Pill-Filled Sock Deportation Case Is a Wrap


     WASHINGTON (CN) – After blocking the deportation of a Tunisian math professor convicted of hiding Adderall in his sock, the Supreme Court vacated its stay Monday.
     Moones Mellouli came to the United State from Tunisia on a student visa a decade ago and went on to earn two master’s degrees before teaching mathematics at the University of Missouri-Columbia.
     In 2010, the professor was convicted of a misdemeanor charge of using a sock to conceal his possession of four orange tablets that he later admitted were the attention deficit hyperactivity disorder treatment Adderall.
     Mellouli was sentenced to a suspended term of 359 days and 12 months’ probation.

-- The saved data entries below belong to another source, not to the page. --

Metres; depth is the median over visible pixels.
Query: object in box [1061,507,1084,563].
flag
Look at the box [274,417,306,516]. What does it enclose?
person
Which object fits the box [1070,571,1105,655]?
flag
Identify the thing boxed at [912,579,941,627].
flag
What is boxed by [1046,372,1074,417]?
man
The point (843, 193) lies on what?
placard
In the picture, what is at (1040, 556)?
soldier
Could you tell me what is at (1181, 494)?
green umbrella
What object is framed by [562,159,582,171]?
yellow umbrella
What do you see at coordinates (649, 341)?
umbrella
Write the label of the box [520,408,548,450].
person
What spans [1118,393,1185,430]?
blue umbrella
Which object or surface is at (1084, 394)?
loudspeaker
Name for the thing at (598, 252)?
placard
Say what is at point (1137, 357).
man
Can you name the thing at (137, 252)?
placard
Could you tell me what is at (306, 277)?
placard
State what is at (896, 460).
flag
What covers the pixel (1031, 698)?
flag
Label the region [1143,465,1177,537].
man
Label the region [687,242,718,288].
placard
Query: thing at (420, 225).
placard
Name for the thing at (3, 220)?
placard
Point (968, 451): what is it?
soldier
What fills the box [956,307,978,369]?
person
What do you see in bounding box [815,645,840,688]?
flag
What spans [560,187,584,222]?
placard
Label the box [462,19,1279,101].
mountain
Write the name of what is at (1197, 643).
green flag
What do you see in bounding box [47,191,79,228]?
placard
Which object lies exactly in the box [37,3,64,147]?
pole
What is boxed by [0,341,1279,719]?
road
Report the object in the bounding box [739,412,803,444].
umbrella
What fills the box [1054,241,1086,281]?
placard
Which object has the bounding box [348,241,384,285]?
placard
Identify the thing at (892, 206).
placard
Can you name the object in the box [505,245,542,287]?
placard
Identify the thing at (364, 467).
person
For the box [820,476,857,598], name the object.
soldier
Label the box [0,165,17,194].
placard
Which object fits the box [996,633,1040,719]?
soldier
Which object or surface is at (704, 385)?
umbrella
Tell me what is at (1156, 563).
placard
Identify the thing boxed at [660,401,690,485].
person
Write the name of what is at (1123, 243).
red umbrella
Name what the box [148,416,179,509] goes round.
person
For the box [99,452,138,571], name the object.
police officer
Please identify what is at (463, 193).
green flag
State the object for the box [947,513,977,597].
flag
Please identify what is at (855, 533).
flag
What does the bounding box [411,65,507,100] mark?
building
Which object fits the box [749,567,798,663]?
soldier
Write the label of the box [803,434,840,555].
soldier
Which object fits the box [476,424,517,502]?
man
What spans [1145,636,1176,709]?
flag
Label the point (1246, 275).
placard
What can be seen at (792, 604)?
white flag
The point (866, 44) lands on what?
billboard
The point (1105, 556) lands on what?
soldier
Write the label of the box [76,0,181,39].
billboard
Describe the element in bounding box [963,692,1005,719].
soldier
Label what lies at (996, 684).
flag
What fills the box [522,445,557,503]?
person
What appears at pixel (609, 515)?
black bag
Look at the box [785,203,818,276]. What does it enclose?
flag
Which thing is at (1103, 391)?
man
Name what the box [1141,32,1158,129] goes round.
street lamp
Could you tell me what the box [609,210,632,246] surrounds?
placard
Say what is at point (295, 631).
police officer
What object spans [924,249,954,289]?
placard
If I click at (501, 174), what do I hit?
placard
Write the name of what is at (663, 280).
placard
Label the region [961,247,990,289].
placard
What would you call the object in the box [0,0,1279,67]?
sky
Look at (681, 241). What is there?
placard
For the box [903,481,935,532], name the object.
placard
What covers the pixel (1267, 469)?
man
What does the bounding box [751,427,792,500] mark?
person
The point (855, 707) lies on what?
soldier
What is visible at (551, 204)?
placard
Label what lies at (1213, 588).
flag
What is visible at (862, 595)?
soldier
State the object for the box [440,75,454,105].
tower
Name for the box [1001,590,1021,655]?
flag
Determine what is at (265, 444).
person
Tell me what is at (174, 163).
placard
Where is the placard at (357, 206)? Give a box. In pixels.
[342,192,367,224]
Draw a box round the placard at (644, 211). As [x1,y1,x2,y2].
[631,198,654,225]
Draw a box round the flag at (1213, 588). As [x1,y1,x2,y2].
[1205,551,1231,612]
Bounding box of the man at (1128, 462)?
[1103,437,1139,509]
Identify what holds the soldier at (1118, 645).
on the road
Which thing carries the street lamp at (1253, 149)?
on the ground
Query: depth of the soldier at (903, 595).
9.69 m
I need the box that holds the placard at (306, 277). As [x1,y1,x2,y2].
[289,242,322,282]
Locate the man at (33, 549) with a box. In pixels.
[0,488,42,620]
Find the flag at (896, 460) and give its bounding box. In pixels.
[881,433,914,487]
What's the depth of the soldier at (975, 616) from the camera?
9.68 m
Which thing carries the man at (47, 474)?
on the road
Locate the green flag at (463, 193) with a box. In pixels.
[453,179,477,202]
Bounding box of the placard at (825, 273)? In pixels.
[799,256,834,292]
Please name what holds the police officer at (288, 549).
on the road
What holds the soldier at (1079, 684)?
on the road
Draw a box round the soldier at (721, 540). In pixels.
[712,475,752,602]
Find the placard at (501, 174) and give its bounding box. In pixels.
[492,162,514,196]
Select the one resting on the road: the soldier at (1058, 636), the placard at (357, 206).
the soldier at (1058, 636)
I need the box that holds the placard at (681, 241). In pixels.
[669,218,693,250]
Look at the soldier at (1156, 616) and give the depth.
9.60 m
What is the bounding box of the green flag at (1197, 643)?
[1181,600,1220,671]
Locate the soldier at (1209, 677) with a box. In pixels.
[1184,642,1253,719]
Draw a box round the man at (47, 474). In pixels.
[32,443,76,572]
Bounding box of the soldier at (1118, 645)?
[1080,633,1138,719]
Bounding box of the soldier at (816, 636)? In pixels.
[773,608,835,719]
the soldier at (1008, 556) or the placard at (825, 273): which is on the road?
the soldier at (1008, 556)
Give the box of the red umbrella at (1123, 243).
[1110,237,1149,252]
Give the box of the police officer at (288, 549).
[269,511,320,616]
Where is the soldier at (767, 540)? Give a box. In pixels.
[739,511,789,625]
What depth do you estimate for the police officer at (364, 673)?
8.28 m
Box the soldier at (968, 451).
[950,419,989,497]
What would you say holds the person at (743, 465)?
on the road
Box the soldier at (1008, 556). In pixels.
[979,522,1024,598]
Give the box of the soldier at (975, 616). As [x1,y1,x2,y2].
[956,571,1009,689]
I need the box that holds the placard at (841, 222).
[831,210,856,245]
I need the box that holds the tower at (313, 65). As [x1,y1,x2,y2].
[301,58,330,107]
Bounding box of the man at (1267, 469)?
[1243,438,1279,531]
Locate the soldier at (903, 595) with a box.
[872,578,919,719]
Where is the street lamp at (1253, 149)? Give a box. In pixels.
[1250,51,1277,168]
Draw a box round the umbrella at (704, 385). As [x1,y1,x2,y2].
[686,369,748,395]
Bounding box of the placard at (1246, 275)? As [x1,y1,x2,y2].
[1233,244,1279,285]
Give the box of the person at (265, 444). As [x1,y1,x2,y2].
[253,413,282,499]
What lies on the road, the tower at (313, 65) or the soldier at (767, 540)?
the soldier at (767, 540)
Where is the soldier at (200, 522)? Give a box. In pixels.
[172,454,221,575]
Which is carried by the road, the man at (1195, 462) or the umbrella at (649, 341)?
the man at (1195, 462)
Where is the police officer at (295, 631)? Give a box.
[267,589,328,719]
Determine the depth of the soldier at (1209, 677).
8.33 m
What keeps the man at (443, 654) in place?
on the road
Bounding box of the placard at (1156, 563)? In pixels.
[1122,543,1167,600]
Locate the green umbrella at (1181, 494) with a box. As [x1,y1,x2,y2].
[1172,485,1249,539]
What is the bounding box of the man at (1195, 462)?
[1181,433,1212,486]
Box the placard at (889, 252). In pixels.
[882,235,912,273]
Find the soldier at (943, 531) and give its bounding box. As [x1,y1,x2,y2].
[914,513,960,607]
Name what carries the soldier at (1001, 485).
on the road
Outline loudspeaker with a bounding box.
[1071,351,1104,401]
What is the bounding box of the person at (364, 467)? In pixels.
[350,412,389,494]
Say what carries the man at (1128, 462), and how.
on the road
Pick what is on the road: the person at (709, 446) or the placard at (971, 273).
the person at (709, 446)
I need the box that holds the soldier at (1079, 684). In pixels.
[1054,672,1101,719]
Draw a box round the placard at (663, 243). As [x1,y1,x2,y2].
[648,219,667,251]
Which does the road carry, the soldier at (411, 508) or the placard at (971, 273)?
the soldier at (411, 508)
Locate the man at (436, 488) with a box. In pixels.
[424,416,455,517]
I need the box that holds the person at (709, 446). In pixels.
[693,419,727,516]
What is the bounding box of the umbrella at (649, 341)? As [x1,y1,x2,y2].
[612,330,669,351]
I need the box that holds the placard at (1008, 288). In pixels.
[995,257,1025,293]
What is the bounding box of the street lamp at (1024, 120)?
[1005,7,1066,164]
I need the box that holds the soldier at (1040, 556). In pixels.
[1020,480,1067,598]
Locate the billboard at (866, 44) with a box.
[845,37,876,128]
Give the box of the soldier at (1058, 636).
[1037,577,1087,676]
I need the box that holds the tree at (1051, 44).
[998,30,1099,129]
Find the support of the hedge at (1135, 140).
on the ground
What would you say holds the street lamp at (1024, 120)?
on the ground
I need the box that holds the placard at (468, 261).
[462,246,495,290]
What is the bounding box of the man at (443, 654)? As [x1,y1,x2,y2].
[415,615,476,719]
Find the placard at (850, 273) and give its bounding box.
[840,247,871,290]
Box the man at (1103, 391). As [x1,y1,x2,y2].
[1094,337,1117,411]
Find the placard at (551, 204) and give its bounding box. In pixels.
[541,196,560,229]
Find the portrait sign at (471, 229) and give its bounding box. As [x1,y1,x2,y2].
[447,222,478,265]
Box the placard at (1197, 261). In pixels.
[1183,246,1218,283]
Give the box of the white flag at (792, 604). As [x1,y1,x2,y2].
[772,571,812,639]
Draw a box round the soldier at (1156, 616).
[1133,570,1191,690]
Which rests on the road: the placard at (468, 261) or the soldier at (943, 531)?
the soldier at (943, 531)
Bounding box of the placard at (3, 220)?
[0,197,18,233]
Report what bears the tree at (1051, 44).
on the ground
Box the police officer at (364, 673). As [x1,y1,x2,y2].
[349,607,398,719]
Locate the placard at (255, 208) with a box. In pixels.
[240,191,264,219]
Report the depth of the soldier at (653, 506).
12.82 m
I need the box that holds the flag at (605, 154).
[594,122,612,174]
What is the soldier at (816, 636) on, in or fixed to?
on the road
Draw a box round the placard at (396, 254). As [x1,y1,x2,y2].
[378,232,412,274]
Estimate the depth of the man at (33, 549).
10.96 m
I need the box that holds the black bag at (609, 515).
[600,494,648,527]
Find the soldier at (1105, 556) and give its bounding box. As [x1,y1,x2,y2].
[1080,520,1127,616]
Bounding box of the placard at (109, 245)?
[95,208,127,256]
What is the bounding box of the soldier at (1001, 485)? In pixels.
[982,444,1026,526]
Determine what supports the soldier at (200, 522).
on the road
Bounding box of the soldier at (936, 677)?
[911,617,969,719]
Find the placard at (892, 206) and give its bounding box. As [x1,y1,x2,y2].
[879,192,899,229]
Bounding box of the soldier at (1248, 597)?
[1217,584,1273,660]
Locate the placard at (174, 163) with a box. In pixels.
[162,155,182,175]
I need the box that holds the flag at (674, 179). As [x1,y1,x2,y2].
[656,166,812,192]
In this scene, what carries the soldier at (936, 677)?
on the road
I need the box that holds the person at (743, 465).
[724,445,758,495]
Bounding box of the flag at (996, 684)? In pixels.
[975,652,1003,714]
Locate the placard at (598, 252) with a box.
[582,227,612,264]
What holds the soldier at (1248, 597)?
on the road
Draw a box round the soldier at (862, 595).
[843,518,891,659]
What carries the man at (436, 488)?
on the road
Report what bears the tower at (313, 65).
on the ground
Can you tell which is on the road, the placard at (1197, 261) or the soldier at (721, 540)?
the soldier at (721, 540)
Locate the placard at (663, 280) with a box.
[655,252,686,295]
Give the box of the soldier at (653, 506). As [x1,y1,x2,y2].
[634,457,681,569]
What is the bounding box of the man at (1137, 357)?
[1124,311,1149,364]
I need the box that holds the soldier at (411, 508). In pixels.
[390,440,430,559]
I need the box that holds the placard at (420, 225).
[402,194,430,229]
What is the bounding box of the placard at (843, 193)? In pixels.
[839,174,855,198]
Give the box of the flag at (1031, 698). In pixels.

     Once Mellouli had completed probation, however, immigration officers arrested the man for deportation under Section 1227(a)(2)(B)(1) of Title 8, which permits the government to remove noncitizens convicted of violating any state or federal law related to a controlled substance.
     Since the state court record of Mellouli’s conviction did not identify the controlled substance at issue, however, Mellouli contended that the government failed to prove that the conviction related to a federal controlled substance, as the statute requires.
     The 8th Circuit rejected his challenge last year, but the Supreme Court reversed in June and later issued Mellouli a stay of the administrative immigration proceedings against him.
     Docket records show that Attorney General Loretta Lynch and Mellouli moved jointly last month to vacate the stay.
     The justices signed off on the order Monday without comment. The order list of which this case is a part contains dozens of denials of certiorari and no grants.